Excerto:
Fugas - dicas dos leitores

  • Ademar Costa, 58 anos, Póvoa de Varzim
    Ademar Costa, 58 anos, Póvoa de Varzim Paulo Pimenta
  • José Alberto Silva dos Santos, 52 anos, Almada
    José Alberto Silva dos Santos, 52 anos, Almada Miguel Manso
  • Maria Clara Costa, 74 anos, Amadora
    Maria Clara Costa, 74 anos, Amadora João Silva
  • Augusto Küttner Magalhães, 65 anos, Porto
    Augusto Küttner Magalhães, 65 anos, Porto Fernando Veludo/NFactos
  • Maria João Castro, 47 anos, Caldas da Rainha
    Maria João Castro, 47 anos, Caldas da Rainha DR

“A Fugas é uma fuga para mim e para os meus sonhos”

Por Andreia Marques Pereira; Mara Gonçalves

São leitores fiéis da Fugas e colaboradores mais ou menos permanentes da secção As fugas dos leitores. Ao longo dos anos, têm enchido as páginas da revista com os seus relatos de viagem. A todos — e aos muitos outros que não estão neste artigo — o nosso muito obrigado.

José Alberto Silva dos Santos
52 anos, Almada

A primeira vez que leu a Fugas foi “num curso de escrita de viagens ministrado pelo Tiago Salazar”, há quatro anos. O primeiro texto que enviou, “para ver como corria”, escreveu-o “uns dias antes do segundo curso”, dois anos depois. “Passados três dias foi publicado e lá fui eu de jornalinho debaixo do braço para mostrar ao meu amigo Tiago e qual não é o meu espanto quando ele diz para ler em voz alta para todos”, conta José Alberto Santos.

Já publicou nove, há muitos outros a caminho, fruto das viagens que foi fazendo anualmente, sempre com a mulher e a filha, 16 países, cinco continentes. No final, quer compilá-los em livro. “Vai ser o meu terceiro”, diz, convicto. O primeiro, Página do Leitor, colige “pequenos textos que tinha escrito durante as viagens casa-trabalho-casa no comboio, sobre tudo o que ouvia, pensava e sentia em relação ao mundo que nos rodeia e que enviava para vários órgãos de comunicação social”. O segundo será sobre as férias de infância, passadas em família, em Moncarapacho. O terceiro, uma colecção de Fugas.

“Antes já publicava textos noutras revistas mas tinham uma grande limitação de espaço. A Fugas é uma fuga para mim e para os meus sonhos, que é descrever pormenorizadamente o mundo que eu gostava que as pessoas vissem”, conta. Em cada viagem, toma apontamentos, fotografa, recolhe jornais locais, postais, bilhetes e tudo o que lhe permita “reconstituir passo a passo” o passeio. Depois descreve tudo ao pormenor, “os cheiros, o sabor, a cor, as texturas, os sons”. “Há quem diga que sou maluco, que só falta pôr o azimute, a latitude e a longitude do sítio onde estou”, ri-se. Mas tudo, garante, só tem um objectivo: “Que as pessoas, mesmo que não tenham lá ido, sintam que viajar e ir a esses sítios é realmente uma coisa boa, que o mundo não é tão mau como o descrevem e que não tenham medo de ir.”

Tarefa 1:
Responda a estas perguntas com base no artigo sobre os leitores da Fugas:
(a) Quantos textos José Alberto Santos já publicou na Fugas?
(b) Sobre que assunto será o segundo livro de José Alberto Santos?
(c) Quem ministrou o curso de escrita de viagens em que ele leu a Fugas pela primeira vez?
Tarefa 2: Enumere as localidades que o artigo sobre os leitores da Fugas associa aos cinco leitores nomeados no início.
Tarefa 3: Prossiga o artigo sobre os leitores da Fugas a partir do último parágrafo apresentado.
A listagem não tem qualquer papel neste trabalho.

Registos de dados:

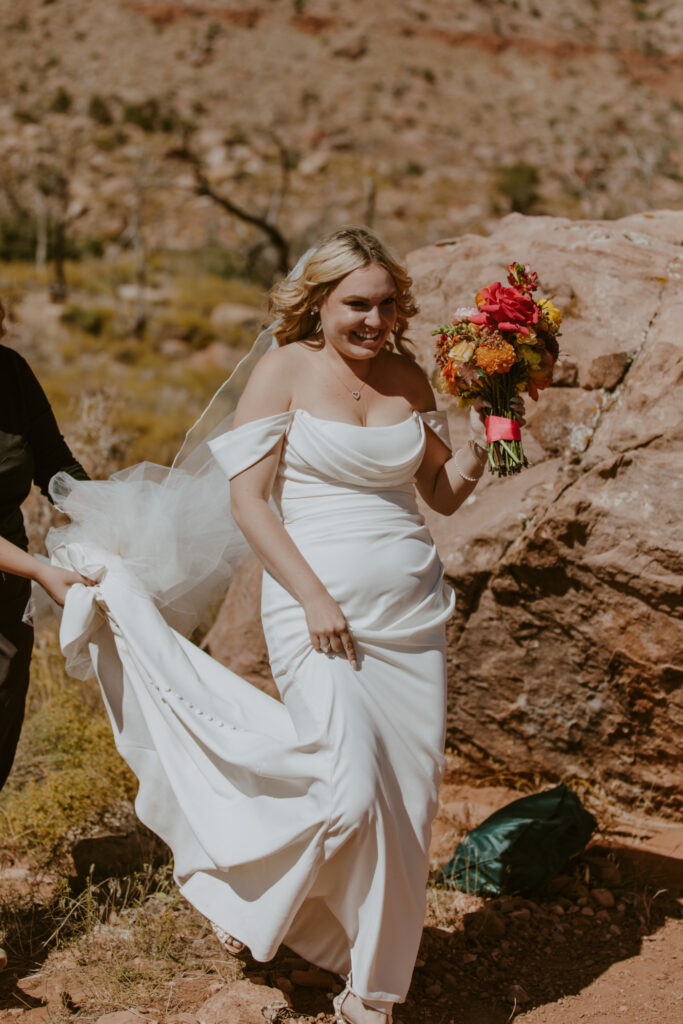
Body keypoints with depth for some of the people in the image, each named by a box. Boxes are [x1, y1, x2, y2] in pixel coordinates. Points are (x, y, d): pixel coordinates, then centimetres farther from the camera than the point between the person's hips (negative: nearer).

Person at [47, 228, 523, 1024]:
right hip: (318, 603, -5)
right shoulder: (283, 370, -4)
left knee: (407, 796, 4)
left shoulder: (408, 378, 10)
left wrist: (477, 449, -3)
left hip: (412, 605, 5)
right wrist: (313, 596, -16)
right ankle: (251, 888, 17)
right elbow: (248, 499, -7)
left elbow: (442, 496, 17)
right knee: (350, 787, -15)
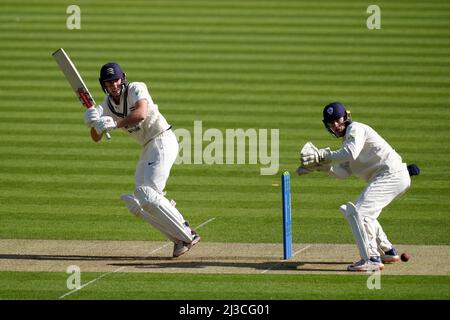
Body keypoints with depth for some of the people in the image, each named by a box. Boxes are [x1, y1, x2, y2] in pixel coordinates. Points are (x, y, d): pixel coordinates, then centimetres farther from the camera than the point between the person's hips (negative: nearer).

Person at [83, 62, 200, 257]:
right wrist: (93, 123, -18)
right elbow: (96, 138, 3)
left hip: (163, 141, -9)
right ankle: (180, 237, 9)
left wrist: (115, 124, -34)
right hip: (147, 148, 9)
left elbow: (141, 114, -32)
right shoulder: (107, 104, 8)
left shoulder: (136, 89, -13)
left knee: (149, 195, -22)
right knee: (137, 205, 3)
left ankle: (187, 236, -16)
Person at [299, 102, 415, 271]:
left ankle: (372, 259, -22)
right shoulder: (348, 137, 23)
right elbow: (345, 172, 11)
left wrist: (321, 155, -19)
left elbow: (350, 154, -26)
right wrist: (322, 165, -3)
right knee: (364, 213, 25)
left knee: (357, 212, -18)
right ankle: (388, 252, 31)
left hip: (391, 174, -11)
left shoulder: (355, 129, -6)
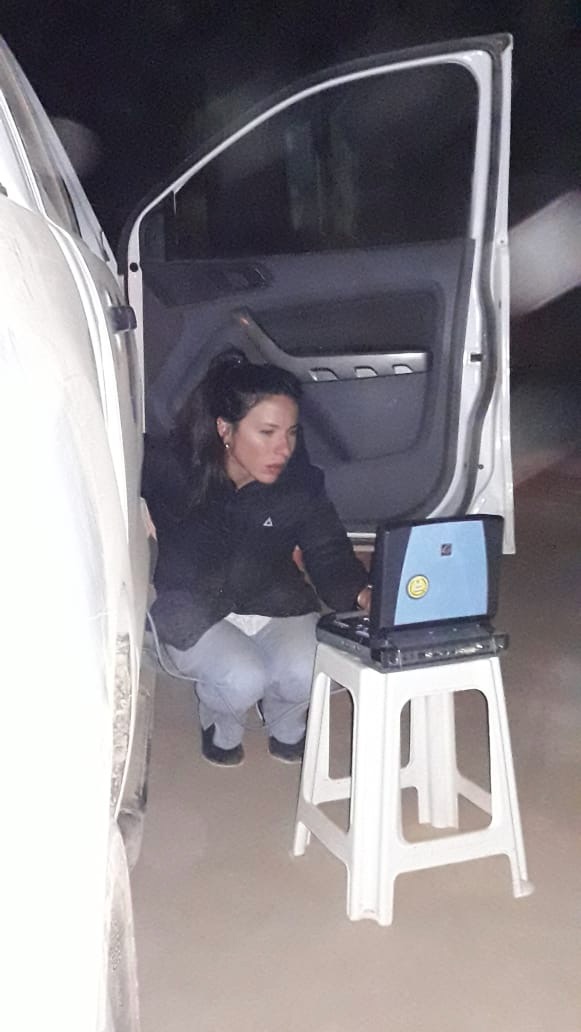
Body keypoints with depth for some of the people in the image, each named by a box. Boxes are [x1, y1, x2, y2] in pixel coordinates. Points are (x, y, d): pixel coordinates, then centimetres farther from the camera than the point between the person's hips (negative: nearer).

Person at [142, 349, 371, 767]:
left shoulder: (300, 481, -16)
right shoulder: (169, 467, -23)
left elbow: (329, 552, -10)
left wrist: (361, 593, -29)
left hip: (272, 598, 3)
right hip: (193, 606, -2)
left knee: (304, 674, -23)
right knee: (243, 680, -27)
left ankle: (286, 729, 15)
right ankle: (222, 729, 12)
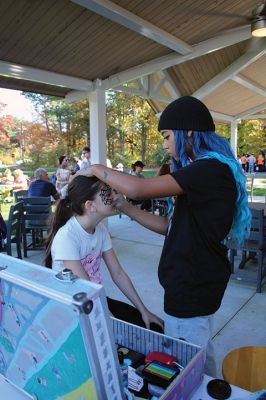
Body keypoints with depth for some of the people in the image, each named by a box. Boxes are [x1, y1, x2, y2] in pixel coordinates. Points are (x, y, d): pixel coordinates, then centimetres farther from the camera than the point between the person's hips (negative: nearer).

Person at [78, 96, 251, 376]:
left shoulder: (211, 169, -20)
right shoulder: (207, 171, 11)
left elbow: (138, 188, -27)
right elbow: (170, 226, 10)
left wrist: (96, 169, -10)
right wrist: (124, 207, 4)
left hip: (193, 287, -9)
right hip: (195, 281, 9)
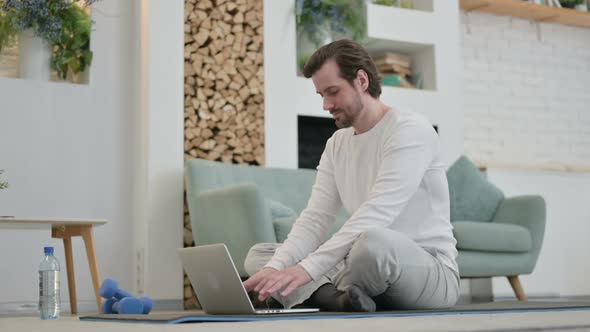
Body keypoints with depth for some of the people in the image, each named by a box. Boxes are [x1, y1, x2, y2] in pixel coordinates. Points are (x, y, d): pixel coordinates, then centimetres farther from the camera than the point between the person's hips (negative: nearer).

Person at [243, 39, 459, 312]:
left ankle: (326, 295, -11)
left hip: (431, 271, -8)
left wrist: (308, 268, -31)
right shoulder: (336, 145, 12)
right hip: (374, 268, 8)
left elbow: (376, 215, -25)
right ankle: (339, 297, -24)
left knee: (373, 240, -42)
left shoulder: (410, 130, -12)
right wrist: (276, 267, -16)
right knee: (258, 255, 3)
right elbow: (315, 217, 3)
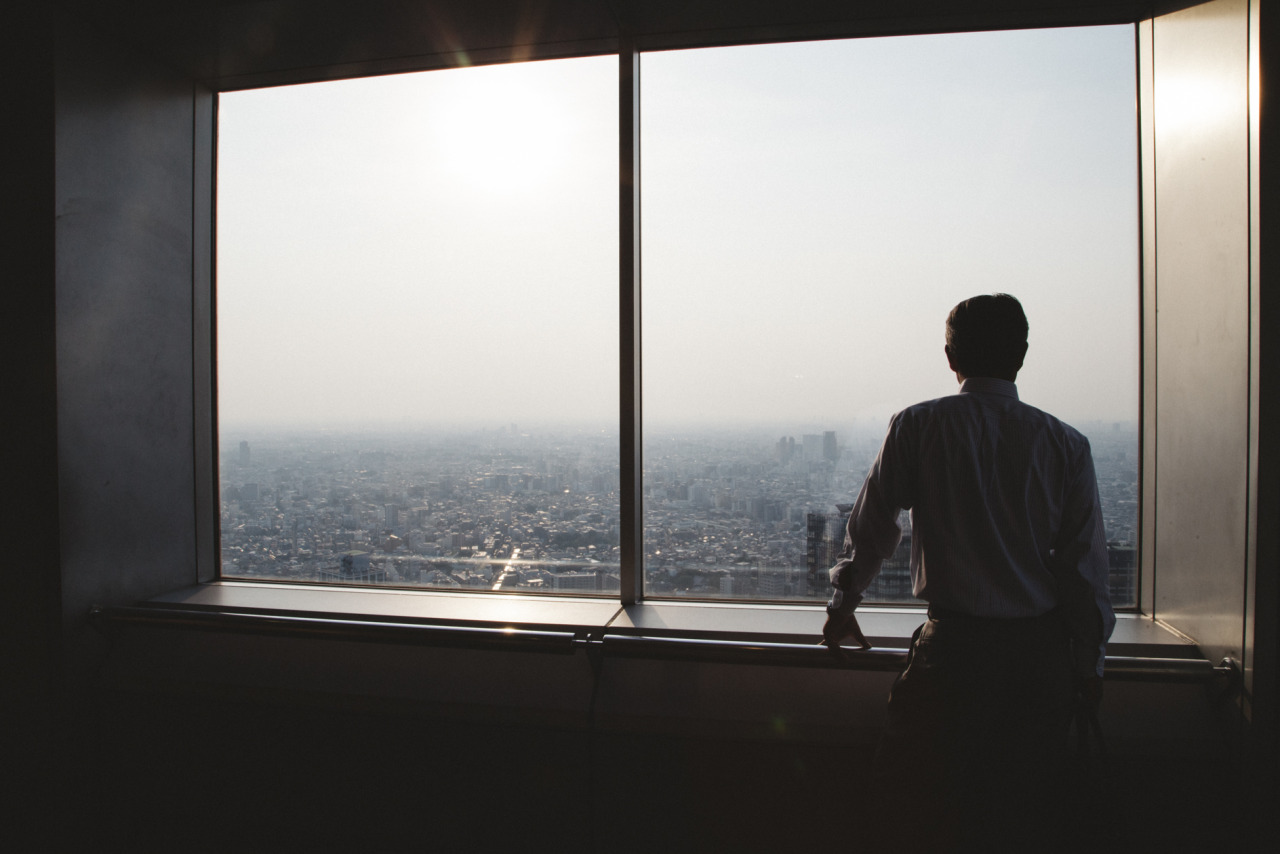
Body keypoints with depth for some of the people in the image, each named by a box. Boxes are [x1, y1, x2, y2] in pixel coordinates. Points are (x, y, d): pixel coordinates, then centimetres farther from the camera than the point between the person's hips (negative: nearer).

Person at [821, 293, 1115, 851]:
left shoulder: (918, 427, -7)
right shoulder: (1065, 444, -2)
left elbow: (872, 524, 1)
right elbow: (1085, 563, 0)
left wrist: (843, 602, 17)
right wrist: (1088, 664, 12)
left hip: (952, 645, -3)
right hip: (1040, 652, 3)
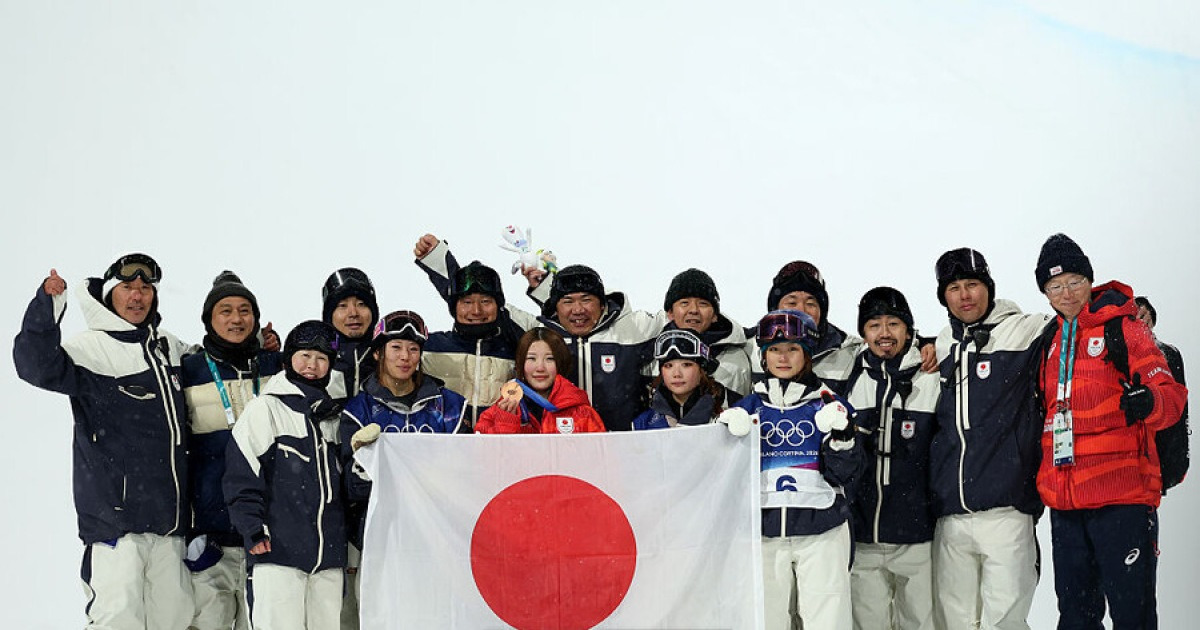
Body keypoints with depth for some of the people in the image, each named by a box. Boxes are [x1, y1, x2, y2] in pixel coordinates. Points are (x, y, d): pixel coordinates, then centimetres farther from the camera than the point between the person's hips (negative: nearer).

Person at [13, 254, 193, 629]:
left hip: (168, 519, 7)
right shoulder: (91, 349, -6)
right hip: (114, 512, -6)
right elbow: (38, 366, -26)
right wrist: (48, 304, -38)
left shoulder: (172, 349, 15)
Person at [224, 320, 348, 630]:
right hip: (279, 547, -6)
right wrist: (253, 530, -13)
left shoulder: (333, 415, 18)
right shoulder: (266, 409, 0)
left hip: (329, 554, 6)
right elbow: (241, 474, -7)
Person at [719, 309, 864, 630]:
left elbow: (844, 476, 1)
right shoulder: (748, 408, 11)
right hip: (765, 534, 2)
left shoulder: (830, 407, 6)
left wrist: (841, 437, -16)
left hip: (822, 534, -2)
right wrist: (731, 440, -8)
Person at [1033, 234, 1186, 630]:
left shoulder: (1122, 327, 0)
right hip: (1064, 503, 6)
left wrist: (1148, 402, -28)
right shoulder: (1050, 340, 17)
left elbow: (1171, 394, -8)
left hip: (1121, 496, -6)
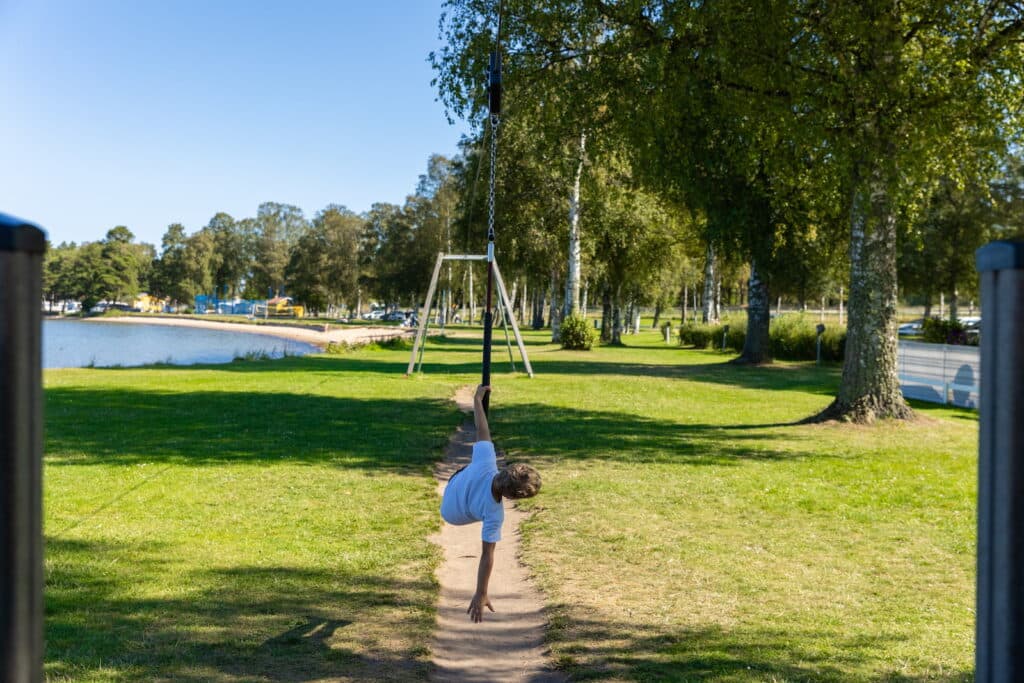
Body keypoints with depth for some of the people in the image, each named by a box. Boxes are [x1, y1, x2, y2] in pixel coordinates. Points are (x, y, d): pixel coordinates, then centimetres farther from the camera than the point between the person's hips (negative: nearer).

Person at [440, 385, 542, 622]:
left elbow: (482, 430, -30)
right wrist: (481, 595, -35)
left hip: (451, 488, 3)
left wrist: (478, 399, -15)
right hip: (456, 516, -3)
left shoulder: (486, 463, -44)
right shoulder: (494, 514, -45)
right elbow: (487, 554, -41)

Resposta 1:
(a) Nove.
(b) As férias de infância, passadas em família, em Moncarapacho.
(c) Tiago Salazar.

Resposta 2: Póvoa de Varzim, Almada, Amadora, Porto, Caldas da Rainha.

Resposta 3:
Perguntam-lhe muitas vezes porque é que escreve, se “ganha dinheiro ou muito reconhecimento”. Ao longo da entrevista, entre muitas histórias de viagem, vai lançando argumentos. Escreve porque “nunca regressou a mesma pessoa” que foi — “há sempre qualquer coisa que recolho de ensinamento e que me levou a adoptar um estilo de vida diferente”, como não beber álcool ou evitar carne de porco. Escreve para “quando já não puder viajar fisicamente, fazê-lo mentalmente”. Escreve para “satisfazer o ego e sentir-se bem consigo mesmo”. “Dá-me alimento aos sonhos. Um dia, quem sabe, talvez eu possa dizer: olha, eu comecei na Fugas.” Mara Gonçalves

 

Maria Clara Costa
74 anos, Amadora

“Sempre que me encontro solta / numa viagem pelo mundo / sinto a chamar-me de volta / Um sentimento profundo / (…) Neste vaivém vagabundo / sem ter princípio nem fim / estou sempre a pedir ao mundo / que não se esqueça de mim!”

O poema, escrito em 2005, inicia o dossier dos seus escritos de viagem, onde Maria Clara Costa guarda cada texto publicado na Fugas, alguns seguidos de fotografias e de poemas, que agora folheia cuidadosamente, sentada no sofá da sala, recordações do mundo aqui e ali.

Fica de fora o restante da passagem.